Google’s recent entry into the insurance industry (not as an insurer or agent, but rather as a discovery and price comparison tool holds some useful insights for data publishers.
In brief, Google is working with a number of auto insurance companies in California (it has national expansion plans of course) to help online shoppers easily find policies and compare rates. While exact specifics were not disclosed, it appears that this venture has a lead generation model, where Google will be paid for referring leads, although some published reports suggest Google will receive a percentage of the actual insurance premium from sales it generates.
Google is reportedly working with 14 auto insurers in California, but few of them appear to be the household name national auto insurers, at least for now.
This initiative is unquestionably disruptive to the insurance industry, which may explain why those insurers with the least to lose seem to be the majority of the early participants. After all, participating in this venture not only means giving up lots of valuable data to Google (who some predict has designs on becoming an insurer itself), but it’s a potentially large new marketing expense. Most significantly of all, it further commoditizes auto insurance, as Google makes it even easier for consumers to buy strictly on price.

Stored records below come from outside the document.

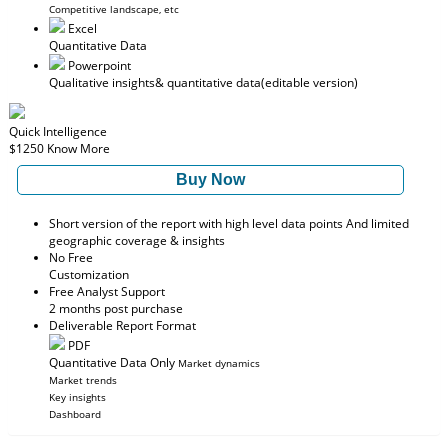
Competitive landscape, etc
Excel
Quantitative Data
Powerpoint
Qualitative insights
& quantitative data
(editable version)
Quick Intelligence
$1250
Know More
Buy Now
Short version of the report with high level data points And limited
geographic coverage & insights
No Free
Customization
Free Analyst Support
2 months post purchase
Deliverable Report Format
PDF
Quantitative Data Only
Market dynamics
Market trends
Key insights
Dashboard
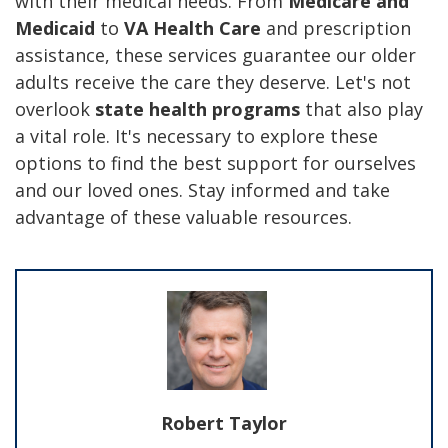
with their medical needs. From
Medicare and
Medicaid
to
VA Health Care
and prescription
assistance, these services guarantee our older
adults receive the care they deserve. Let's not
overlook
state health programs
that also play
a vital role. It's necessary to explore these
options to find the best support for ourselves
and our loved ones. Stay informed and take
advantage of these valuable resources.
Robert Taylor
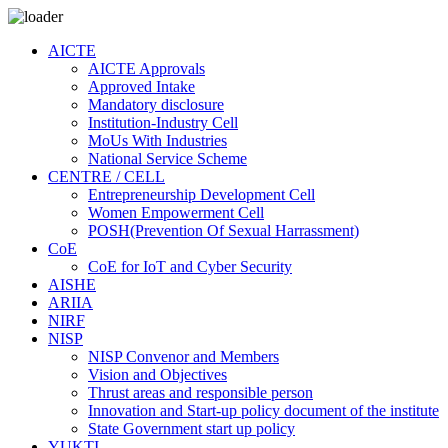
AICTE
AICTE Approvals
Approved Intake
Mandatory disclosure
Institution-Industry Cell
MoUs With Industries
National Service Scheme
CENTRE / CELL
Entrepreneurship Development Cell
Women Empowerment Cell
POSH(Prevention Of Sexual Harrassment)
CoE
CoE for IoT and Cyber Security
AISHE
ARIIA
NIRF
NISP
NISP Convenor and Members
Vision and Objectives
Thrust areas and responsible person
Innovation and Start-up policy document of the institute
State Government start up policy
YUKTI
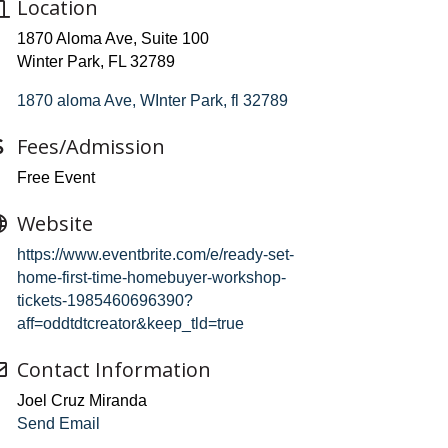
Location
1870 Aloma Ave, Suite 100
Winter Park, FL 32789
1870 aloma Ave
WInter Park
fl
32789
Fees/Admission
Free Event
Website
https://www.eventbrite.com/e/ready-set-
home-first-time-homebuyer-workshop-
tickets-1985460696390?
aff=oddtdtcreator&keep_tld=true
Contact Information
Joel Cruz Miranda
Send Email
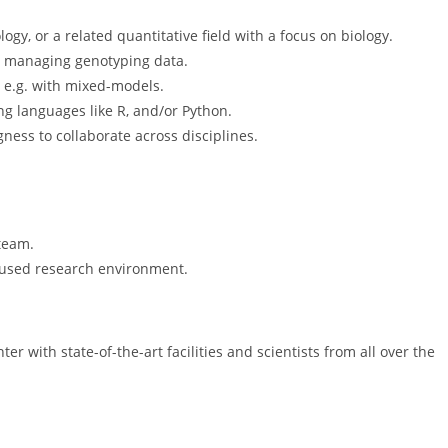
ogy, or a related quantitative field with a focus on biology.
 managing genotyping data.
, e.g. with mixed-models.
g languages like R, and/or Python.
ness to collaborate across disciplines.
team.
ocused research environment.
er with state-of-the-art facilities and scientists from all over the
.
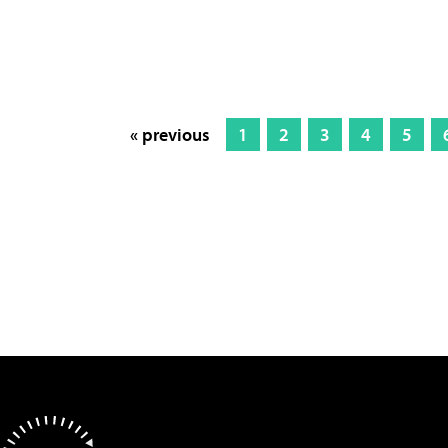
« previous
1
2
3
4
5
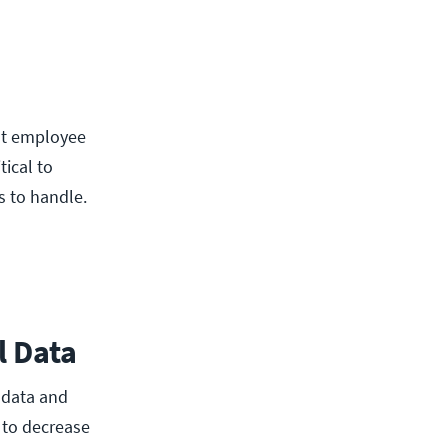
ut employee
ical to
s to handle.
l Data
 data and
 to decrease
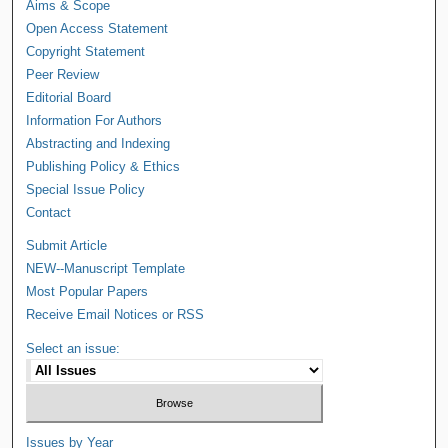
Aims & Scope
Open Access Statement
Copyright Statement
Peer Review
Editorial Board
Information For Authors
Abstracting and Indexing
Publishing Policy & Ethics
Special Issue Policy
Contact
Submit Article
NEW--Manuscript Template
Most Popular Papers
Receive Email Notices or RSS
Select an issue:
Issues by Year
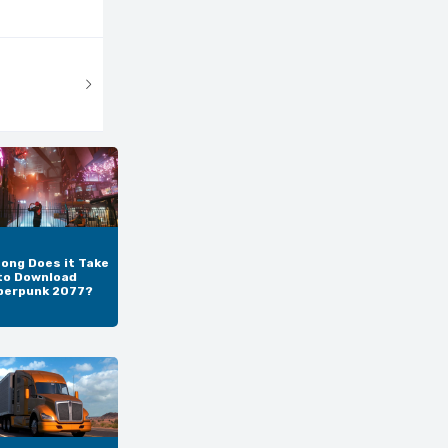
ong Does it Take
to Download
berpunk 2077?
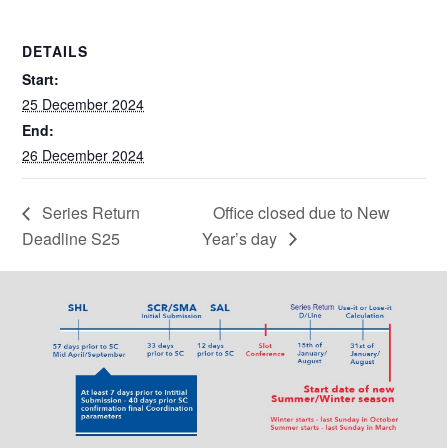
DETAILS
Start:
25 December 2024
End:
26 December 2024
Series Return
Office closed due to New
Deadline S25
Year’s day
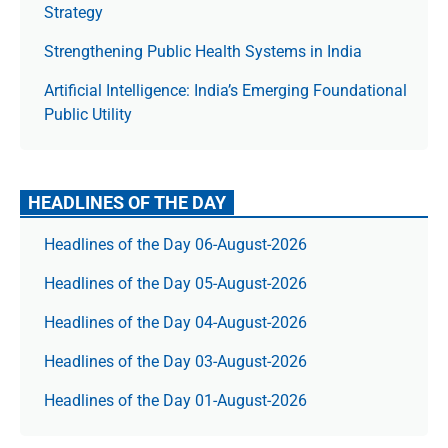
Strategy
Strengthening Public Health Systems in India
Artificial Intelligence: India’s Emerging Foundational
Public Utility
HEADLINES OF THE DAY
Headlines of the Day 06-August-2026
Headlines of the Day 05-August-2026
Headlines of the Day 04-August-2026
Headlines of the Day 03-August-2026
Headlines of the Day 01-August-2026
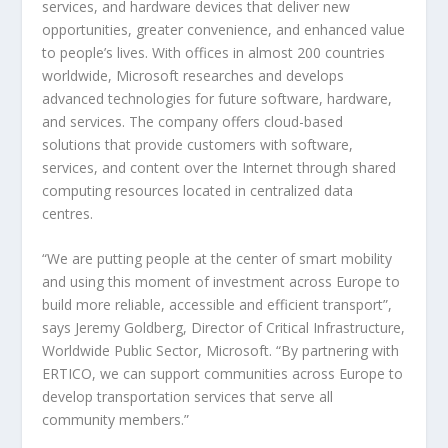
services, and hardware devices that deliver new
opportunities, greater convenience, and enhanced value
to people’s lives. With offices in almost 200 countries
worldwide, Microsoft researches and develops
advanced technologies for future software, hardware,
and services. The company offers cloud-based
solutions that provide customers with software,
services, and content over the Internet through shared
computing resources located in centralized data
centres.
“We are putting people at the center of smart mobility
and using this moment of investment across Europe to
build more reliable, accessible and efficient transport”,
says Jeremy Goldberg, Director of Critical Infrastructure,
Worldwide Public Sector, Microsoft. “By partnering with
ERTICO, we can support communities across Europe to
develop transportation services that serve all
community members.”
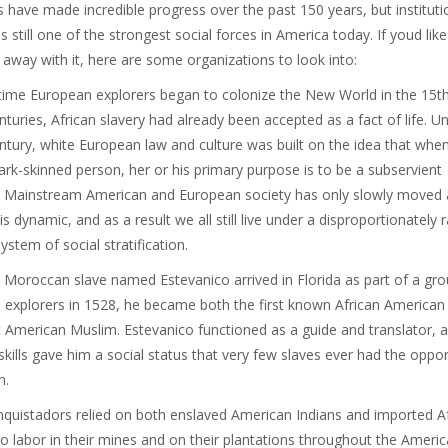
ts have made incredible progress over the past 150 years, but instituti
s still one of the strongest social forces in America today. If youd like
 away with it, here are some organizations to look into:
time European explorers began to colonize the New World in the 15t
nturies, African slavery had already been accepted as a fact of life. Unt
ntury, white European law and culture was built on the idea that whe
ark-skinned person, her or his primary purpose is to be a subservient
. Mainstream American and European society has only slowly moved
is dynamic, and as a result we all still live under a disproportionately 
ystem of social stratification.
Moroccan slave named Estevanico arrived in Florida as part of a gro
 explorers in 1528, he became both the first known African American
st American Muslim. Estevanico functioned as a guide and translator, a
skills gave him a social status that very few slaves ever had the oppor
n.
quistadors relied on both enslaved American Indians and imported A
to labor in their mines and on their plantations throughout the Americ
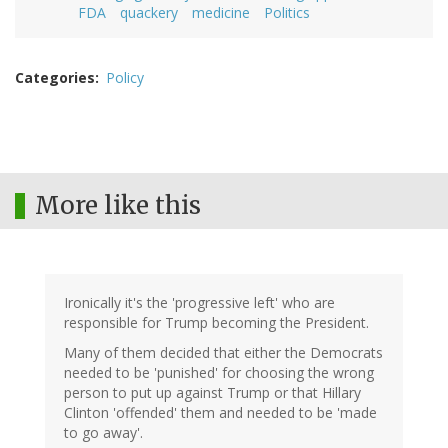
FDA
quackery
medicine
Politics
Categories
Policy
More like this
Ironically it's the 'progressive left' who are
responsible for Trump becoming the President.
Many of them decided that either the Democrats
needed to be 'punished' for choosing the wrong
person to put up against Trump or that Hillary
Clinton 'offended' them and needed to be 'made
to go away'.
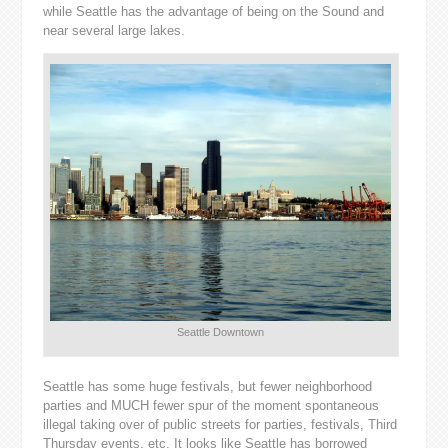
while Seattle has the advantage of being on the Sound and
near several large lakes.
Seattle Downtown
Seattle has some huge festivals, but fewer neighborhood
parties and MUCH fewer spur of the moment spontaneous
illegal taking over of public streets for parties, festivals, Third
Thursday events, etc. It looks like Seattle has borrowed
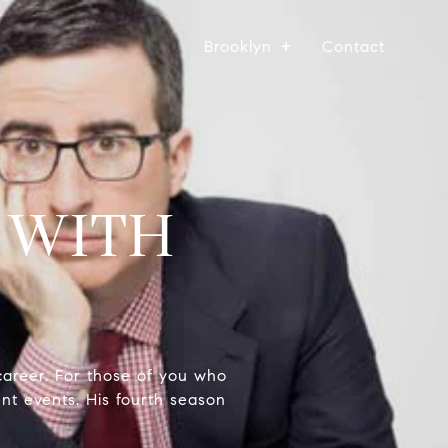
Brooklyn
Contact
 WITH
career. For those of you who
ent events. His fourth season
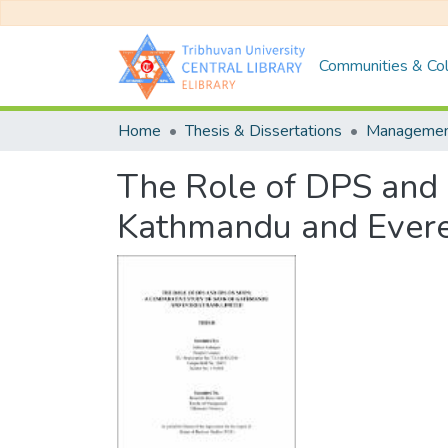
Communities & Col
Home
Thesis & Dissertations
Manageme
The Role of DPS and
Kathmandu and Evere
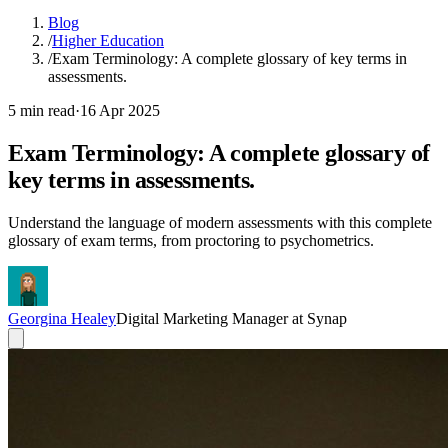
Blog
/
Higher Education
/
Exam Terminology: A complete glossary of key terms in
assessments.
5 min read
·
16 Apr 2025
Exam Terminology: A complete glossary of
key terms in assessments.
Understand the language of modern assessments with this complete
glossary of exam terms, from proctoring to psychometrics.
Georgina Healey
Digital Marketing Manager at Synap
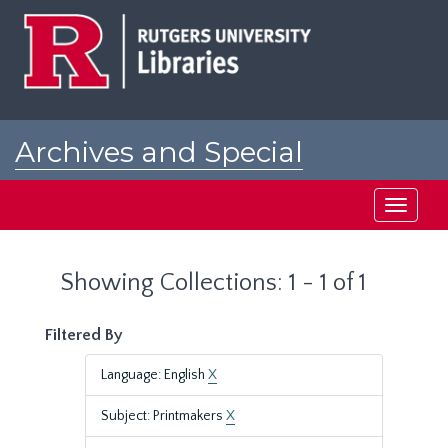
Skip
Skip
to
to
main
search
content
results
Archives and Special
Collections at Rutgers
Toggle
navigati
Showing Collections: 1 - 1 of 1
Filtered By
Language: English
X
Subject: Printmakers
X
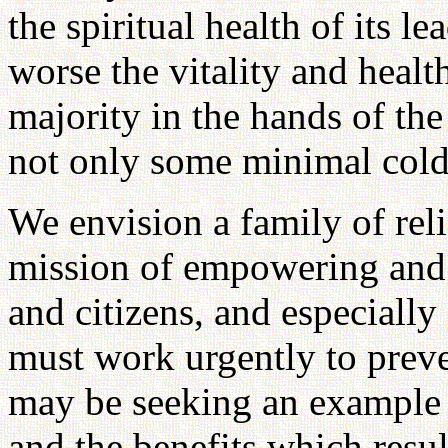
the spiritual health of its le
worse the vitality and health
majority in the hands of the
not only some minimal cold
We envision a family of reli
mission of empowering and 
and citizens, and especiall
must work urgently to preven
may be seeking an example 
and the benefits which resul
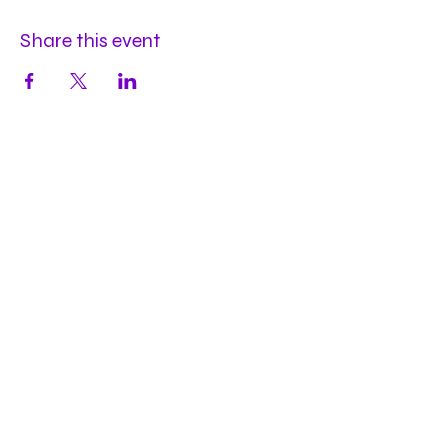
Share this event
Hours
Mon
by appt
Tues
by appt
Wed
by appt
Thu
2-9pm
Fri
2-11pm
Sat
2-11pm
Sun
2-9pm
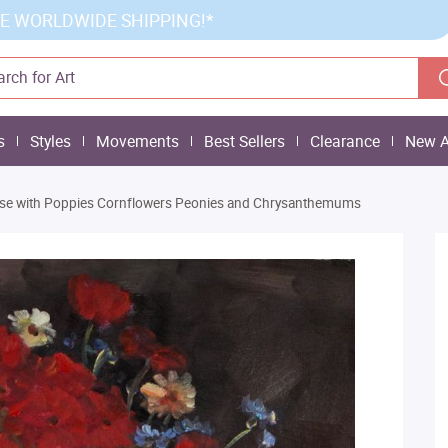
E WORLDWIDE SHIPPING!*
s
Styles
Movements
Best Sellers
Clearance
New A
se with Poppies Cornflowers Peonies and Chrysanthemums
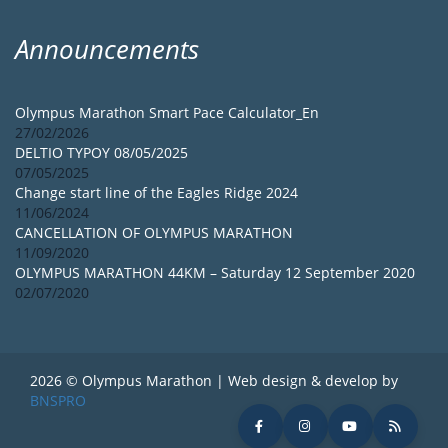
Announcements
Olympus Marathon Smart Pace Calculator_En
27/02/2026
DELTIO TYPOY 08/05/2025
07/05/2025
Change start line of the Eagles Ridge 2024
11/06/2024
CANCELLATION OF OLYMPUS MARATHON
11/09/2020
OLYMPUS MARATHON 44KM – Saturday 12 September 2020
02/07/2020
2026 © Olympus Marathon | Web design & develop by
BNSPRO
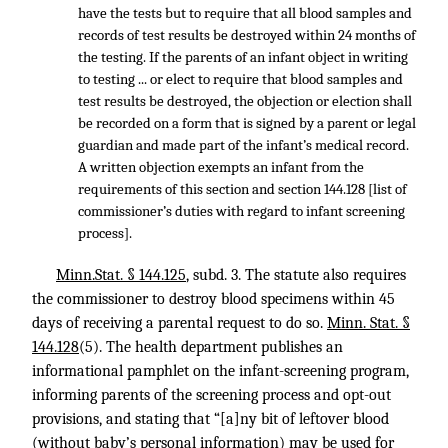
have the tests but to require that all blood samples and
records of test results be destroyed within 24 months of
the testing. If the parents of an infant object in writing
to testing ... or elect to require that blood samples and
test results be destroyed, the objection or election shall
be recorded on a form that is signed by a parent or legal
guardian and made part of the infant’s medical record.
A written objection exempts an infant from the
requirements of this section and section 144.128 [list of
commissioner’s duties with regard to infant screening
process].
Minn.Stat. § 144.125
, subd. 3. The statute also requires
the commissioner to destroy blood specimens within 45
days of receiving a parental request to do so.
Minn. Stat. §
144.128
(5). The health department publishes an
informational pamphlet on the infant-screening program,
informing parents of the screening process and opt-out
provisions, and stating that “[a]ny bit of leftover blood
(without baby’s personal information) may be used for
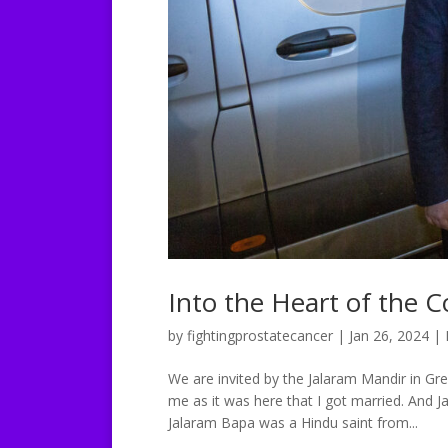
Into the Heart of the
by
fightingprostatecancer
|
Jan 26, 2024
|
We are invited by the Jalaram Mandir in Gre
me as it was here that I got married. And Ja
Jalaram Bapa was a Hindu saint from...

What’s intriguing from a data perspective is that Google has partnered with insurance companies, in large part to get the data it needs. Certainly Google needed to get rate data directly, but it also needed comparable policy data to make meaningful side-by-side comparisons. In short, Google couldn’t find what it needed on the open web. I’m hearing from an increasing number of data publishers that Google is licensing their data primarily because it can’t adequately structure content to deliver the user experience it wants.
Secondly, we’re seeing the hidebound and opaque insurance industry showing willingness to cough up real time pricing, to be used in an environment where consumers are encouraged to buy on price. That’s no small decision, and I think this is a harbinger of things to come, as companies come under increasing pressure to do the unthinkable: provide pricing transparency online. And that means that we could shortly be seeing more price comparison sites in vertical markets, and these are true data-driven opportunities.
Looking at all these pieces, what I see is that Google is forcing change in the whole area of vendor/product feature and price comparison. But Google doesn’t have the finely structured data it needs to push into these markets. It seems to me, that with the essential data in hand, and a respected and neutral market position, data publishers can follow Google’s lead and cause a little disruption of their own.